__WHAT YOU WILL DO__: Copy every line of the data below verbatim, keeping the original line order, spelling, and punctuation.

__EXTRACTED ENTRIES__:
== Segment start ==

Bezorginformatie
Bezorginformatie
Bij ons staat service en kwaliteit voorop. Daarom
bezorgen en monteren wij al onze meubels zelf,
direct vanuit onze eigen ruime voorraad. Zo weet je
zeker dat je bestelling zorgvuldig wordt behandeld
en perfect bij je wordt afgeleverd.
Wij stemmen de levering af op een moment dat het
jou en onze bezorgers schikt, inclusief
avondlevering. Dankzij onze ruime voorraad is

== Segment end ==

__OUTPUT OF THE TASK__:
Bezorginformatie
Bezorginformatie
Bij ons staat service en kwaliteit voorop. Daarom
bezorgen en monteren wij al onze meubels zelf,
direct vanuit onze eigen ruime voorraad. Zo weet je
zeker dat je bestelling zorgvuldig wordt behandeld
en perfect bij je wordt afgeleverd.
Wij stemmen de levering af op een moment dat het
jou en onze bezorgers schikt, inclusief
avondlevering. Dankzij onze ruime voorraad is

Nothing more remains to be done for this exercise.